Think about your purpose
David Koch, business and finance commentator and co-host of ‘Sunrise’ on Seven

Like many people, I used to ask “what should I do with my money?”, but I’ve learnt to ask, “what do you want it to do for you?” It’s important to think about it. Do you want to save for a deposit on a house, do you want income to live on, do you want to plan for retirement? Are your goals short term or long term? Are you saving for a holiday? It’s all about you.

That’s why you need to think about your money, because it will narrow down your options. It’s not that hard.

Then, it becomes about discipline. Saving a small amount on a regular basis adds up, and the earlier you start the better. It can be as easy as organising a direct debit from your cheque account for 10 per cent of your salary each pay day in to a separate investment account. It’s done automatically and I bet you don’t even notice it. It will happen without you thinking about it.

Or what about at the end of each day putting every gold coin in your pocket or purse in to a jar? Hide the jar from the rest of the family to avoid pilfering, and you’ll be stunned how quickly it grows.
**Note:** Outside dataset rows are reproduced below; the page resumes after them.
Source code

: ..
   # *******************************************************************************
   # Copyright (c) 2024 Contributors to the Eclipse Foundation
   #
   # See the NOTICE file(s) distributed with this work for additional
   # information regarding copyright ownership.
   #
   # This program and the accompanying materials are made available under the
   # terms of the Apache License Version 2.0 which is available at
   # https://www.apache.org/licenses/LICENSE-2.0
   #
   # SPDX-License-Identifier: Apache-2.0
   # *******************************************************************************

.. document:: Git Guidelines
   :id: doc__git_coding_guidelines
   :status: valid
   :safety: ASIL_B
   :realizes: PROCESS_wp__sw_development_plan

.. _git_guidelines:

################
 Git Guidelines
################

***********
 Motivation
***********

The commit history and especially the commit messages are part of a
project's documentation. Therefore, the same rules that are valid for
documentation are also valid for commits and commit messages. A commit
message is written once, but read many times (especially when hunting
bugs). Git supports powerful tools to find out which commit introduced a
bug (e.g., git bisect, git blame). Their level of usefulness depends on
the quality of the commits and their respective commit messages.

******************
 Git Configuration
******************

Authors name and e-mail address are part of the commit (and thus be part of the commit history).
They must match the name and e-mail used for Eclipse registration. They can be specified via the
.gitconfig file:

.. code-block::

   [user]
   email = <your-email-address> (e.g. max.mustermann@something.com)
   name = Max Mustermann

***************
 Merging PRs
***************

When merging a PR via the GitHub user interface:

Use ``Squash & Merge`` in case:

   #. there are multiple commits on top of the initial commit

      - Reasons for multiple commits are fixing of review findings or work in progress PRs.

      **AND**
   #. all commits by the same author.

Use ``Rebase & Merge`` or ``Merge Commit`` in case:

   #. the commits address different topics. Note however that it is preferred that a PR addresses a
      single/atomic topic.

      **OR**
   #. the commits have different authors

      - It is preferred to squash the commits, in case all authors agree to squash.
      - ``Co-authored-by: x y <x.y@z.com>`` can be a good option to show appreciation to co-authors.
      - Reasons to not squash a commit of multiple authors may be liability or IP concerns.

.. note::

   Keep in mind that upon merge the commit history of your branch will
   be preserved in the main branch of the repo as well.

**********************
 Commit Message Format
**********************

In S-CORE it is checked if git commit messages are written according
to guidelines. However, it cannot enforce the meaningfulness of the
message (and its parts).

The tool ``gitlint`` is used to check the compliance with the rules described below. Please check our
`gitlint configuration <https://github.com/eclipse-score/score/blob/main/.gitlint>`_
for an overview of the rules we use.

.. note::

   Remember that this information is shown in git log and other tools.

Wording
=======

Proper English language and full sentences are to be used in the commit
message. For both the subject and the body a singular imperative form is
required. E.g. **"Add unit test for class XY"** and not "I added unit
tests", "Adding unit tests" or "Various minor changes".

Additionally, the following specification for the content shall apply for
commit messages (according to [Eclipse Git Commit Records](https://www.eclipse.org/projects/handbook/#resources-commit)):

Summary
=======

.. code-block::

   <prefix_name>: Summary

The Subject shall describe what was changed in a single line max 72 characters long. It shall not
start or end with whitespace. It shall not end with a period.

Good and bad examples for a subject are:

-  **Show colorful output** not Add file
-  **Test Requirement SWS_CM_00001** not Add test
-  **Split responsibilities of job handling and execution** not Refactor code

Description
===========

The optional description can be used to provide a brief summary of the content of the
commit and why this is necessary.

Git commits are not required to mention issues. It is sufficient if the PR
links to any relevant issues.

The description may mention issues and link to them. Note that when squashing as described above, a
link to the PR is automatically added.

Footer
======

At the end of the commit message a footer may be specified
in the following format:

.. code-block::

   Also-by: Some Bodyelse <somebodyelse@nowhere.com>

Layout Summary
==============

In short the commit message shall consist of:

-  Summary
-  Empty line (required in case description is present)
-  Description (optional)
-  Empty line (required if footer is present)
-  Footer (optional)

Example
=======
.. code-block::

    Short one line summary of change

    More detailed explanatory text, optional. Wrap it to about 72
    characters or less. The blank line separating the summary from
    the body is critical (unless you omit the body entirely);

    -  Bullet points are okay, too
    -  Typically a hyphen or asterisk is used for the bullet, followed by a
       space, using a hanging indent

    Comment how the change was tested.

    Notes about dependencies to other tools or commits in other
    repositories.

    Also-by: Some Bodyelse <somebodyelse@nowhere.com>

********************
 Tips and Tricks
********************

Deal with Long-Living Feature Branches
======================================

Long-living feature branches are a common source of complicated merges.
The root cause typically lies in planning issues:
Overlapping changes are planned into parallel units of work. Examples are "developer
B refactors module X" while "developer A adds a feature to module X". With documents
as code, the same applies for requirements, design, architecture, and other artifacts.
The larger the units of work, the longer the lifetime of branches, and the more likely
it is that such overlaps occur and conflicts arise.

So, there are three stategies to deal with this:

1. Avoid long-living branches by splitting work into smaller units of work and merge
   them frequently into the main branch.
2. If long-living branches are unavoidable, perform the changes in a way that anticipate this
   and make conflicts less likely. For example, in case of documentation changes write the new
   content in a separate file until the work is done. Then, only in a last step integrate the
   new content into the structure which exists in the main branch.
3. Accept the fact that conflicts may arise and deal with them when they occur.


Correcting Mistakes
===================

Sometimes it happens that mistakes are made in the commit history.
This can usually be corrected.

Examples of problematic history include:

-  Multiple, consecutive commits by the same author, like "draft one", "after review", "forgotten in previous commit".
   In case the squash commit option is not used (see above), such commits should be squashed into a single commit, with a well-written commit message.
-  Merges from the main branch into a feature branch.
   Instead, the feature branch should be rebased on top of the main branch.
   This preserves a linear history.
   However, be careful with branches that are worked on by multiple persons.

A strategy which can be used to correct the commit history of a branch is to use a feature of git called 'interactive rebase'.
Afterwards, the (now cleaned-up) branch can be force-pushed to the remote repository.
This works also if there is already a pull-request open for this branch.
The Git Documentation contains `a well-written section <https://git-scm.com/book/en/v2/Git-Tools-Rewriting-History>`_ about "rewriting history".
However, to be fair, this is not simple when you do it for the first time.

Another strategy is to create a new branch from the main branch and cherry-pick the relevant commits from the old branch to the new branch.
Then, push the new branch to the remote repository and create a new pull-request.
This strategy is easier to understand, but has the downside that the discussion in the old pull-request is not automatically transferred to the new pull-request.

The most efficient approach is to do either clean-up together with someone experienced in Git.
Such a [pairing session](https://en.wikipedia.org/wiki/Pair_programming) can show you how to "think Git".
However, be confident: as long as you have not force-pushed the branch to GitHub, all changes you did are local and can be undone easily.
Work hard for a deposit – and never sell
 Patrick Bright, buyer’s agent and director, EPS Property Search

I was given lots of advice when I started out investing in property, and I’m glad that I chose to ignore most of it. However, there were two valuable pieces of advice that I did listen to.
 
The first words of wisdom were “if you don’t have a 20% deposit then you can't afford to buy the property”. Thankfully, I listened, and I’ve never been under mortgage stress because of it.
 
The second piece of advice was to buy, refinance and buy again, rather than ever selling a real estate asset in order to buy a larger or additional property.  Again, I heeded this advice and my property portfolio is based on a buy and hold strategy. Sure, you can become wealthy buying and selling your way to a large property, but I believe it’s better to own several good quality properties for the long term in order to diversify your investment.

Pay yourself first
Margaret Lomas, founder, Destiny Financial Solutions

Many years ago I was told that, whatever I earned, I had to imagine that I actually earned 10% less and plan my budget around that. The remaining 10% had to be saved or invested, and this was something that I had to do before I did anything else.

That way, a commitment to saving and ultimately investing would be ingrained early.  Since most people live within their means whatever that is, then taking out 10% before I did anything else would ensure that I was always investing.